Review | Venice 2019: The Truth film review – Catherine Deneuve, Juliette Binoche in Hirokazu Koreeda’s Paris-set drama
- The Japanese director’s first film since winning last year’s Palme d’Or in Cannes is an intimate family drama, much like his previous work
- His observations of human behaviour remain razor-sharp as Deneuve and Binoche trade barbs
3.5/5 stars
When a director wins the Palme d’Or, you can expect the next project to potentially be a step up in scale and ambition. Japan’s Hirokazu Koreeda, who won the Cannes Film Festival’s top prize in 2018 for Shoplifters , returns with what, on the surface, is exactly that.

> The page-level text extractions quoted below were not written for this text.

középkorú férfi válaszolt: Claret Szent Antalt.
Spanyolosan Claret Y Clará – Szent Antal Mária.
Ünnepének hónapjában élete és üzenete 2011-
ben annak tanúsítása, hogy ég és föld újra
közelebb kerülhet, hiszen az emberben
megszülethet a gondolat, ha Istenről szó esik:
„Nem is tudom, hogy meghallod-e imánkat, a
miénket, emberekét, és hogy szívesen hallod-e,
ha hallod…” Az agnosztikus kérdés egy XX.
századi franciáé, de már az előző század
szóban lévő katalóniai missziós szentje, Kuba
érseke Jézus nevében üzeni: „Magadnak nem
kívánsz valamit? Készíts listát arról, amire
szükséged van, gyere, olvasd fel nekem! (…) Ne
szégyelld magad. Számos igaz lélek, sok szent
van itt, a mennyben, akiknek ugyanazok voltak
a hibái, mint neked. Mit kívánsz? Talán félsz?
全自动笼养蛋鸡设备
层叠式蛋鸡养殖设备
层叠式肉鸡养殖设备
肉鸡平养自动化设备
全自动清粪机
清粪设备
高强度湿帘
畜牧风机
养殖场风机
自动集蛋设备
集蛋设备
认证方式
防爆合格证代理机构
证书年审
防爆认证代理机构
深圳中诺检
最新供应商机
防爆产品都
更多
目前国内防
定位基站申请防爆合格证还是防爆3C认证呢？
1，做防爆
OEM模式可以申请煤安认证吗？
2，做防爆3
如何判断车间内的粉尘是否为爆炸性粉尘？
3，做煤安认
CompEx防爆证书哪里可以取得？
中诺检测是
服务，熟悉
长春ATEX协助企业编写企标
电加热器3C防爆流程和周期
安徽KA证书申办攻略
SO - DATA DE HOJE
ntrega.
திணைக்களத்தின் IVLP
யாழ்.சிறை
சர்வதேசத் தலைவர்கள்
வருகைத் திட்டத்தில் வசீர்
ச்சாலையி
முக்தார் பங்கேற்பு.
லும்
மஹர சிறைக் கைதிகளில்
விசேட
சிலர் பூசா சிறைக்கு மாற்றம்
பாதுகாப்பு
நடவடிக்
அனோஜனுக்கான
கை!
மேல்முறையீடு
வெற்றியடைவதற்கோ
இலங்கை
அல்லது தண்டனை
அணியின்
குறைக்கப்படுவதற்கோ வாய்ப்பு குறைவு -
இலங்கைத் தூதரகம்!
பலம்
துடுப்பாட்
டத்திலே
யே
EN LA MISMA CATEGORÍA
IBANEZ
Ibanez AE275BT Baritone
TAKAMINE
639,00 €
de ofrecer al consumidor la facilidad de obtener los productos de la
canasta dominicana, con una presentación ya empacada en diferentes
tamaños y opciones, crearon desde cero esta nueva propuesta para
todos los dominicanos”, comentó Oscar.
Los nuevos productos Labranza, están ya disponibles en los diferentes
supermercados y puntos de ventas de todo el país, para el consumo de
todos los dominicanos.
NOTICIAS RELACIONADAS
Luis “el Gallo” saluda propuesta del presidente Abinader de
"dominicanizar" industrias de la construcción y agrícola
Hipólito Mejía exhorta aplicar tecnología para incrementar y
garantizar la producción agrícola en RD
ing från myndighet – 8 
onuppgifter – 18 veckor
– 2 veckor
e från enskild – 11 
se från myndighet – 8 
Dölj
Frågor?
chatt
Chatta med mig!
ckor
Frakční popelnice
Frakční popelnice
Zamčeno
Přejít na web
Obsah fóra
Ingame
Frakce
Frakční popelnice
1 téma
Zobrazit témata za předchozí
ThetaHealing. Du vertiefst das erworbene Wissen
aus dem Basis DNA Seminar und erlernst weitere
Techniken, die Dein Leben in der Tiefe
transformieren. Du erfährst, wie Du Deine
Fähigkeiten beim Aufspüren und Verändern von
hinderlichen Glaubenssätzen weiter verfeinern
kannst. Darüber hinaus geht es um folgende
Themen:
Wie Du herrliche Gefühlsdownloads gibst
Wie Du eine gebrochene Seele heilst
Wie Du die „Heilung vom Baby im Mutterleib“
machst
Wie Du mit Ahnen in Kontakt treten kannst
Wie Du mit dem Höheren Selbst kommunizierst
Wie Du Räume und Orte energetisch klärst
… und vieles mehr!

With an international cast led by Catherine Deneuve and Juliette Binoche, two titans of French cinema who have never been on screen before together, The Truth is a Paris-set drama that takes Koreeda far from his native Japan.
Arriving as the opening movie of this year’s Venice Film Festival, what transpires is an intimate family drama that feels much in line with Koreeda’s other works, such as Nobody Knows and Like Father, Like Son.
Deneuve plays Fabienne, an iconic actress in her native France who is just about to publish her memoirs. But then her daughter Lumir (Binoche) arrives from New York, with her American actor-husband Hank (Ethan Hawke) and their daughter in tow, and the fireworks really begin.